CVE-2023-46196: 
WordPress vulnerability analysis and mitigation

A Missing Authorization vulnerability was discovered in the WordPress plugin 'Social proof testimonials and reviews by Repuso' versions 4.97 and below. The vulnerability was reported on June 12, 2023, and publicly disclosed on October 18, 2023. This security issue was assigned CVE-2023-46196 and received a CVSS score of 4.3, indicating medium severity (Patchstack).

The vulnerability is classified as a Broken Access Control issue, which stems from missing authorization, authentication, or nonce token checks in certain functions.
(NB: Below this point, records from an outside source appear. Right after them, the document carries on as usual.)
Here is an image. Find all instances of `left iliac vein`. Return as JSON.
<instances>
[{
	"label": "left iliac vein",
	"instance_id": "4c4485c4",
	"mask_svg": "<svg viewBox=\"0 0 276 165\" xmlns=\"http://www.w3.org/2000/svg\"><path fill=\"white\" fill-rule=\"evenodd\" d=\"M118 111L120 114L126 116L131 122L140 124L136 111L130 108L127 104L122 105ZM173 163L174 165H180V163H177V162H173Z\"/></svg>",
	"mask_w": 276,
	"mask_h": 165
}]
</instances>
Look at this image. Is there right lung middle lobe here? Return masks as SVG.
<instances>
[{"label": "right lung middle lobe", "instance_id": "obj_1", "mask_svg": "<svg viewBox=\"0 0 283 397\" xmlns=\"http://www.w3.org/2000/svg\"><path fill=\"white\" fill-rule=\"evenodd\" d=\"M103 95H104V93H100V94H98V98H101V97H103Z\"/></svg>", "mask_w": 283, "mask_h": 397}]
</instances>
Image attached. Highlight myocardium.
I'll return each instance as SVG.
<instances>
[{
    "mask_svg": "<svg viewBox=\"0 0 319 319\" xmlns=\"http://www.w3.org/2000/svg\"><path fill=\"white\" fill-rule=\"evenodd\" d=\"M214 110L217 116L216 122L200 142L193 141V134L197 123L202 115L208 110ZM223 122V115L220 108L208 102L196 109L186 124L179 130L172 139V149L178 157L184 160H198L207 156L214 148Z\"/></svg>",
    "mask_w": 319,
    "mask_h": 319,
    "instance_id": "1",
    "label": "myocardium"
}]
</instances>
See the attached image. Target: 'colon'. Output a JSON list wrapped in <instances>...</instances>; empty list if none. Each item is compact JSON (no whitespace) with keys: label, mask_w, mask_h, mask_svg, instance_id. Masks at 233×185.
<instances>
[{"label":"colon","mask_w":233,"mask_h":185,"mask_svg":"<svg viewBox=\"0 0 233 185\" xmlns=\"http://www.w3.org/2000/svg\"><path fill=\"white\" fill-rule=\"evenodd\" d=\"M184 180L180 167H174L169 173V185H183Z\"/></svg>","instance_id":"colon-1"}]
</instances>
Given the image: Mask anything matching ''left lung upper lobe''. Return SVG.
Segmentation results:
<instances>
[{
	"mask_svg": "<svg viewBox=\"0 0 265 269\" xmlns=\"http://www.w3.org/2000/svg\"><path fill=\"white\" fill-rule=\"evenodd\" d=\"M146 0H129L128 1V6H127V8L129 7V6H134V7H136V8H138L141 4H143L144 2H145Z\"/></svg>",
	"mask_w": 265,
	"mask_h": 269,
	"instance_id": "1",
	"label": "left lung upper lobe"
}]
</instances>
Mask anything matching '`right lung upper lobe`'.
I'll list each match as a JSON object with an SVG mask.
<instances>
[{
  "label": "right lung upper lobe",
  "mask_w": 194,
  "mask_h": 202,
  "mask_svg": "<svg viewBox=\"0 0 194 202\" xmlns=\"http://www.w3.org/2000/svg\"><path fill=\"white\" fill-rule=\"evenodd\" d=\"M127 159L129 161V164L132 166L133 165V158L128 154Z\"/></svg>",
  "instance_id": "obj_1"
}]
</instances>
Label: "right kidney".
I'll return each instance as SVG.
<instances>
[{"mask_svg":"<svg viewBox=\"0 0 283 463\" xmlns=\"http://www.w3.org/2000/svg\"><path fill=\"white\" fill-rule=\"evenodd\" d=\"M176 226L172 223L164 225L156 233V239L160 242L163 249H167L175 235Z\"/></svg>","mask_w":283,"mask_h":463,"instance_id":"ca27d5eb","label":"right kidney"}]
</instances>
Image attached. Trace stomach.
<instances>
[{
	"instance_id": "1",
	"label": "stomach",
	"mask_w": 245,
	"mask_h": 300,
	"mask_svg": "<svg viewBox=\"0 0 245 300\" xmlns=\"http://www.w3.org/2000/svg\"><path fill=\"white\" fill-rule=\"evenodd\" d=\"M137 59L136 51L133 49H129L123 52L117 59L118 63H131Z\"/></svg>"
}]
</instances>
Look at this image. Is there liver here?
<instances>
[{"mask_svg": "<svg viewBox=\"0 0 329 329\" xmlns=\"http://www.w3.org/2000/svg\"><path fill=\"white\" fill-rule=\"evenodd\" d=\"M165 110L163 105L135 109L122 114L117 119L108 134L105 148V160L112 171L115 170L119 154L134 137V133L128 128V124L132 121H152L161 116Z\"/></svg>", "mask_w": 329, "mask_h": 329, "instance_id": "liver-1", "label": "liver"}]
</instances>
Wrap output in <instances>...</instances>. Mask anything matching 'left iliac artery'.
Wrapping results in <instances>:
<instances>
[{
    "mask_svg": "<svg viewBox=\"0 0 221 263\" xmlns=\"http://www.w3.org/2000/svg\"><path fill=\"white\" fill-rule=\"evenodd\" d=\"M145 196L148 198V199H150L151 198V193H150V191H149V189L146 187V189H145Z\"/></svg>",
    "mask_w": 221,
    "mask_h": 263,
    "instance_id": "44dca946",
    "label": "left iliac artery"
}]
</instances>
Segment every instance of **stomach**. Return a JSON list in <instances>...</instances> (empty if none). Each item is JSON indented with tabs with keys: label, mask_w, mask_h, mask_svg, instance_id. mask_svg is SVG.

This security flaw could potentially allow unprivileged users to execute actions typically reserved for users with higher privileges. The vulnerability affects all versions of the plugin up to and including version 4.97 (Patchstack).

The vulnerability is considered moderately dangerous and is expected to become exploited. As a Broken Access Control issue, it could potentially allow unauthorized users to perform privileged actions within the WordPress installation running the affected plugin (Patchstack).

The vulnerability has been fixed in version 5.00 of the plugin. Users are advised to update to version 5.00 or later to resolve the security issue. Additionally, Patchstack has issued a virtual patch to mitigate this issue by blocking potential attacks until users can update to the fixed version (Patchstack).